STATED TASK A:
Change "Metal" to "Mantle" in the forum post and give the passage from "With the introduction" up to and including "does not exist." with that swap made.

Vulkan/OpenGL Next Generation Initiative: unified API for mobile and non-mobile devices.

  • Thread starter Deleted member 13524
  • Start date

Not in the current market environment.

With the introduction of Metal, there is absolutely no isv or ihv that is willing to be caught dead without a low-overhead API in mobile.

Which means a low overhead API for everyone. Which means no OpenGL.
 
Which means a low overhead API for everyone. Which means no OpenGL.

Except in the extremely high margin professional and HPC markets where Nvidia has a very dominant position due to companies being reliant on support for OpenGL. If a new OpenGL with a clean break from the past comes about it opens up an opportunity for competitors that currently does not exist.

So the question becomes how lucrative is the very high margin professional and HPC market and is it worth potentially losing that to chase lower margin (but potentially much higher volume) mobile market? Or can Nvidia carve out a high margin niche in mobile by offering high performance SOCs that use older legacy OpenGL that all competitors aren't as good at optimizing for.

STATED TASK B:
From the shape movement entries, write out the lines from the line with "gray arrow: moved 3" up to and including the line with "gray diamond: moved 1 px right, 1 px down". Leave the pictures out.

Saved data entries
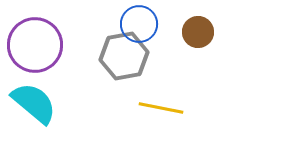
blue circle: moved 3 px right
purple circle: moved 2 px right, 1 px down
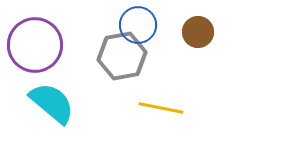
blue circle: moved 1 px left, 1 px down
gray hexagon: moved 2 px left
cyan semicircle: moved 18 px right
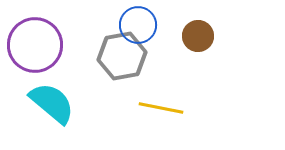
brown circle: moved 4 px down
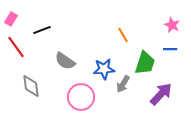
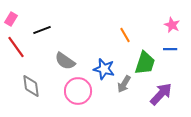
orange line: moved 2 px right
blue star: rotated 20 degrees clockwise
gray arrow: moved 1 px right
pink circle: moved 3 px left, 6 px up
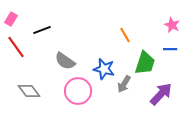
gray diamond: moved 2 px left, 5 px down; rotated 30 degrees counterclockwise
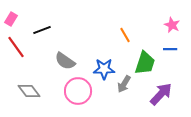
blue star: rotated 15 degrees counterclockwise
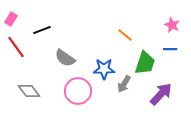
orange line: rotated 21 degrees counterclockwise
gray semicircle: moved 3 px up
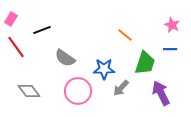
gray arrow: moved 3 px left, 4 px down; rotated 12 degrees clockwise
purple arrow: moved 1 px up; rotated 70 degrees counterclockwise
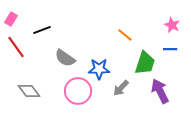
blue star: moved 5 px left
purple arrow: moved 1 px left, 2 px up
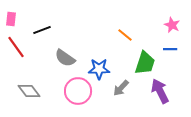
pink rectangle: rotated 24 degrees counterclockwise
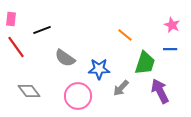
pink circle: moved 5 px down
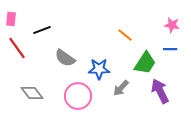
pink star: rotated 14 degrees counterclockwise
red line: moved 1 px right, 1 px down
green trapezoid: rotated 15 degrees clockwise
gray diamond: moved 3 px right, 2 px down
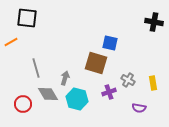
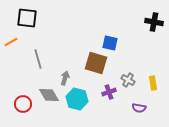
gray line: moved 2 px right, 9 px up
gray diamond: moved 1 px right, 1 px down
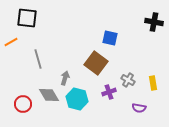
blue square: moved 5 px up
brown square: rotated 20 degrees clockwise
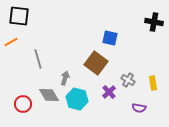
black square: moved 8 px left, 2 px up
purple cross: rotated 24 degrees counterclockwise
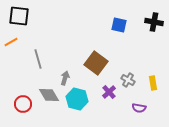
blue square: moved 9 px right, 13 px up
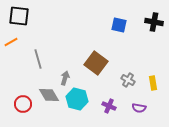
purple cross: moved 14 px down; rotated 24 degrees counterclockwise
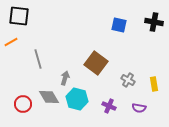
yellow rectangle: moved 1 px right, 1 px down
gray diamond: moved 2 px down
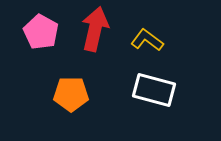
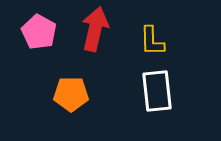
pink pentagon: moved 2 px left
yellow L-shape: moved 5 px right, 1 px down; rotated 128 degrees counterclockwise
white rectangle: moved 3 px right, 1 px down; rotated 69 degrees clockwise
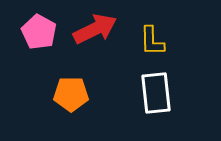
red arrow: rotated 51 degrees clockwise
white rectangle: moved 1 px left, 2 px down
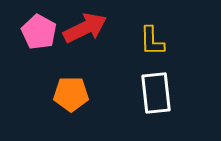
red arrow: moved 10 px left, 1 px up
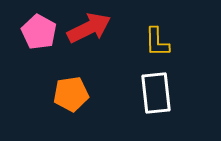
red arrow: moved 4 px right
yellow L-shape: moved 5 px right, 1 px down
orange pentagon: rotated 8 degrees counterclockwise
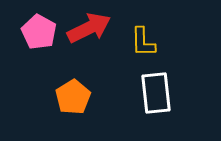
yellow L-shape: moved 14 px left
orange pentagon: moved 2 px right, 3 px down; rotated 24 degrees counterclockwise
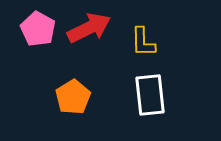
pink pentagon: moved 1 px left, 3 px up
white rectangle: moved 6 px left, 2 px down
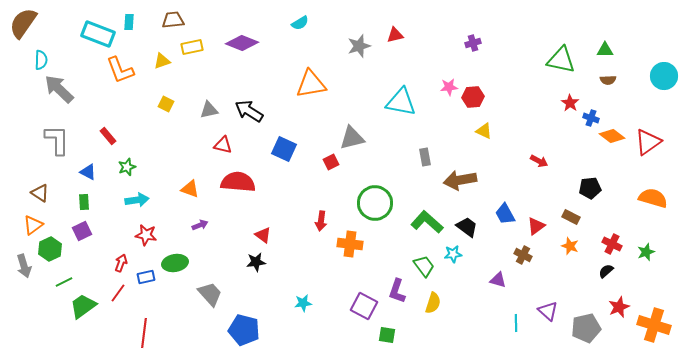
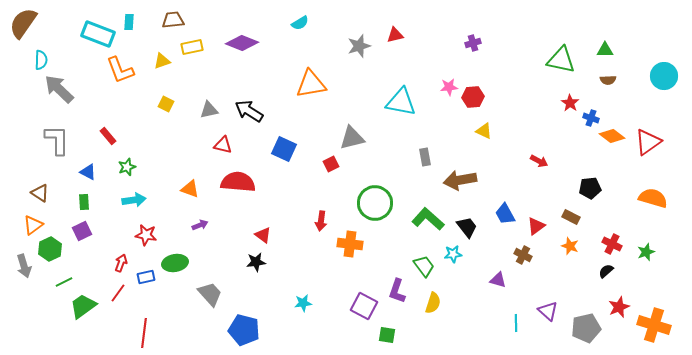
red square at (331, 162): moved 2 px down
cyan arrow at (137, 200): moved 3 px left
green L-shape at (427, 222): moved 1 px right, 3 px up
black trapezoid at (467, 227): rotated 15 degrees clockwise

EXERCISE ANSWER A:
With the introduction of Mantle, there is absolutely no isv or ihv that is willing to be caught dead without a low-overhead API in mobile.

Which means a low overhead API for everyone. Which means no OpenGL.
 
Which means a low overhead API for everyone. Which means no OpenGL.

Except in the extremely high margin professional and HPC markets where Nvidia has a very dominant position due to companies being reliant on support for OpenGL. If a new OpenGL with a clean break from the past comes about it opens up an opportunity for competitors that currently does not exist.

EXERCISE ANSWER B:
gray arrow: moved 3 px left, 4 px down; rotated 12 degrees clockwise
purple arrow: moved 1 px up; rotated 70 degrees counterclockwise
blue star: moved 5 px left
purple arrow: moved 1 px left, 2 px up
pink rectangle: rotated 24 degrees counterclockwise
pink circle: moved 5 px down
pink star: rotated 14 degrees counterclockwise
red line: moved 1 px right, 1 px down
green trapezoid: rotated 15 degrees clockwise
gray diamond: moved 3 px right, 2 px down
gray line: moved 2 px right, 9 px up
gray diamond: moved 1 px right, 1 px down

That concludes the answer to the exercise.